Material shown Block Start

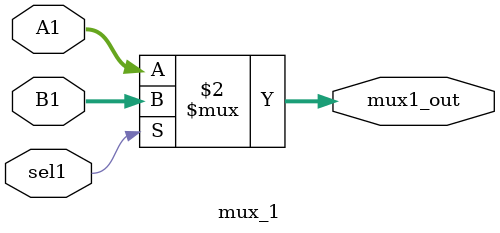
<source format=sv>
module mux_1(sel1, A1, B1, mux1_out);
    input sel1;
    input [31:0] A1, B1;
    output [31:0] mux1_out;

    assign mux1_out = (sel1 == 1'b0) ? A1 : B1;
endmodule

</source>
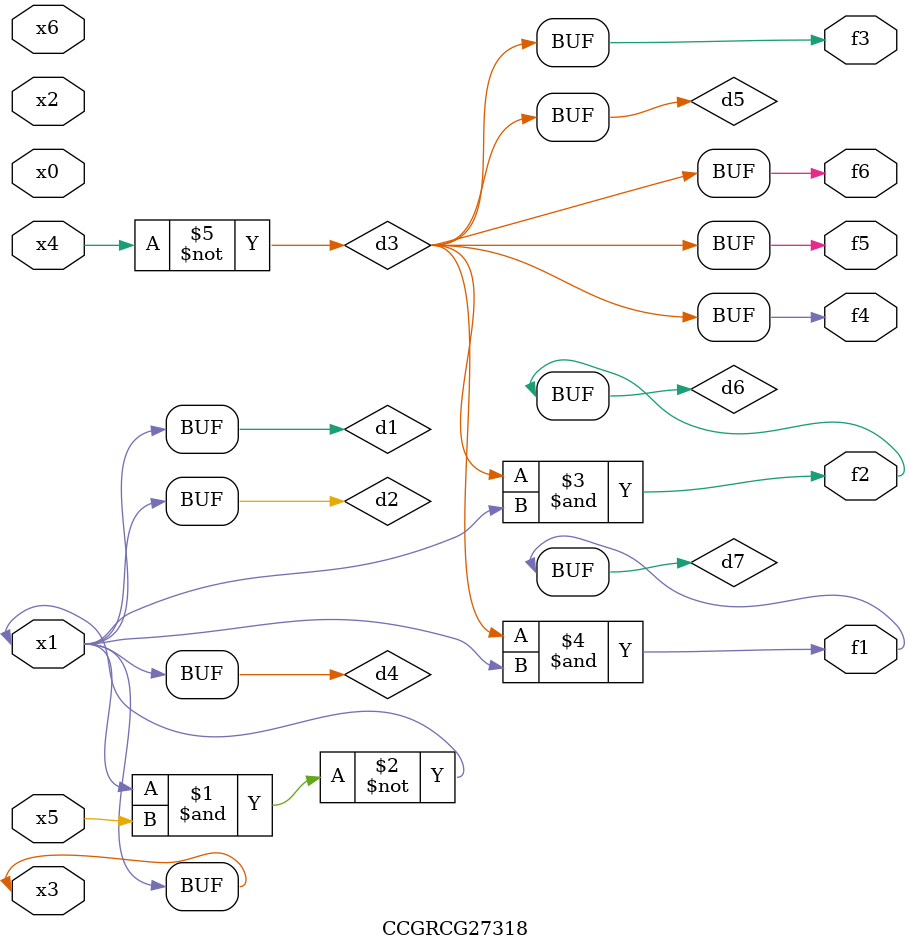
<source format=v>
module CCGRCG27318(
	input x0, x1, x2, x3, x4, x5, x6,
	output f1, f2, f3, f4, f5, f6
);

	wire d1, d2, d3, d4, d5, d6, d7;

	buf (d1, x1, x3);
	nand (d2, x1, x5);
	not (d3, x4);
	buf (d4, d1, d2);
	buf (d5, d3);
	and (d6, d3, d4);
	and (d7, d3, d4);
	assign f1 = d7;
	assign f2 = d6;
	assign f3 = d5;
	assign f4 = d5;
	assign f5 = d5;
	assign f6 = d5;
endmodule

</source>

Material shown Block End

- [Instruction] The entire listing above, minus its pictures, should be copied out exactly.

- [Response to the task]
<source format=sv>
module mux_1(sel1, A1, B1, mux1_out);
    input sel1;
    input [31:0] A1, B1;
    output [31:0] mux1_out;

    assign mux1_out = (sel1 == 1'b0) ? A1 : B1;
endmodule

</source>
<source format=v>
module CCGRCG27318(
	input x0, x1, x2, x3, x4, x5, x6,
	output f1, f2, f3, f4, f5, f6
);

	wire d1, d2, d3, d4, d5, d6, d7;

	buf (d1, x1, x3);
	nand (d2, x1, x5);
	not (d3, x4);
	buf (d4, d1, d2);
	buf (d5, d3);
	and (d6, d3, d4);
	and (d7, d3, d4);
	assign f1 = d7;
	assign f2 = d6;
	assign f3 = d5;
	assign f4 = d5;
	assign f5 = d5;
	assign f6 = d5;
endmodule

</source>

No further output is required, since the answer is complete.